### Exercise description
Starting with the first line of the data below, copy each line up to and including the one containing "The repository is". Pictures stay out.

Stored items
*****

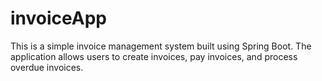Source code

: # invoiceApp
This is a simple invoice management system built using Spring Boot. The application allows users to create invoices, pay invoices, and process overdue invoices.
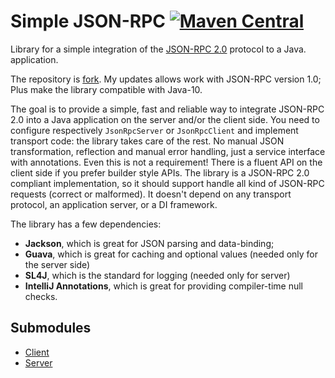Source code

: Simple JSON-RPC
[![Maven Central](https://maven-badges.herokuapp.com/maven-central/io.github.kosik/simple-json-rpc-client/badge.svg)](https://maven-badges.herokuapp.com/maven-central/io.github.kosik/simple-json-rpc-client/)
===================

Library for a simple integration of the [JSON-RPC 2.0](http://www.jsonrpc.org/specification) protocol to a Java.
application. 

The repository is [fork](https://github.com/arteam/simple-json-rpc). My updates allows work with JSON-RPC version 1.0; Plus make the library compatible with Java-10.

The goal is to provide a simple, fast and reliable way to integrate JSON-RPC 2.0 into a Java application on the server
and/or the client side. You need to configure respectively `JsonRpcServer` or `JsonRpcClient` and implement transport code:
the library takes care of the rest. No manual JSON transformation, reflection and manual error handling, just a service
interface with annotations. Even this is not a requirement! There is a fluent API on the client side if you prefer
builder style APIs. The library is a JSON-RPC 2.0 compliant implementation, so it should support handle all kind of
JSON-RPC requests (correct or malformed). It doesn't depend on any transport protocol, an application server, or a DI
framework.

The library has a few dependencies:

* **Jackson**, which is great for JSON parsing and data-binding;
* **Guava**, which is great for caching and optional values (needed only for the server side)
* **SL4J**, which is the standard for logging (needed only for server)
* **IntelliJ Annotations**, which is great for providing compiler-time null checks.

Submodules
-----------

* [Client](https://github.com/arteam/simple-json-rpc/tree/master/client)
* [Server](https://github.com/arteam/simple-json-rpc/tree/master/server)

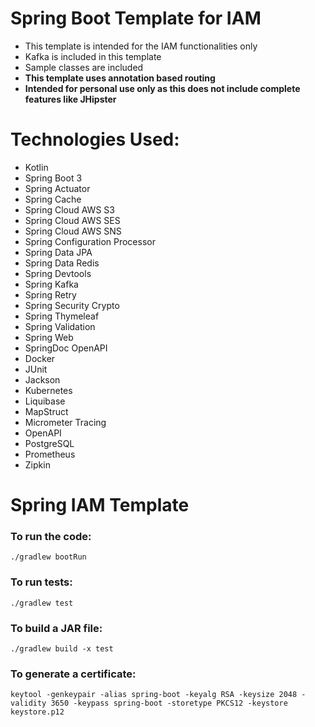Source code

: # Spring Boot Template for IAM

- This template is intended for the IAM functionalities only
- Kafka is included in this template
- Sample classes are included
- **This template uses annotation based routing**
- **Intended for personal use only as this does not include complete features like JHipster**

# Technologies Used:

- Kotlin
- Spring Boot 3
- Spring Actuator
- Spring Cache
- Spring Cloud AWS S3
- Spring Cloud AWS SES
- Spring Cloud AWS SNS
- Spring Configuration Processor
- Spring Data JPA
- Spring Data Redis
- Spring Devtools
- Spring Kafka
- Spring Retry
- Spring Security Crypto
- Spring Thymeleaf
- Spring Validation
- Spring Web
- SpringDoc OpenAPI
- Docker
- JUnit
- Jackson
- Kubernetes
- Liquibase
- MapStruct
- Micrometer Tracing
- OpenAPI
- PostgreSQL
- Prometheus
- Zipkin

# Spring IAM Template

### To run the code:

`./gradlew bootRun`

### To run tests:

`./gradlew test`

### To build a JAR file:

`./gradlew build -x test`

### To generate a certificate:

`keytool -genkeypair -alias spring-boot -keyalg RSA -keysize 2048 -validity 3650 -keypass spring-boot -storetype PKCS12 -keystore keystore.p12`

*****

### Worked solution
Source code

: # invoiceApp
This is a simple invoice management system built using Spring Boot. The application allows users to create invoices, pay invoices, and process overdue invoices.
Source code

: Simple JSON-RPC
[![Maven Central](https://maven-badges.herokuapp.com/maven-central/io.github.kosik/simple-json-rpc-client/badge.svg)](https://maven-badges.herokuapp.com/maven-central/io.github.kosik/simple-json-rpc-client/)
===================

Library for a simple integration of the [JSON-RPC 2.0](http://www.jsonrpc.org/specification) protocol to a Java.
application. 

The repository is [fork](https://github.com/arteam/simple-json-rpc). My updates allows work with JSON-RPC version 1.0; Plus make the library compatible with Java-10.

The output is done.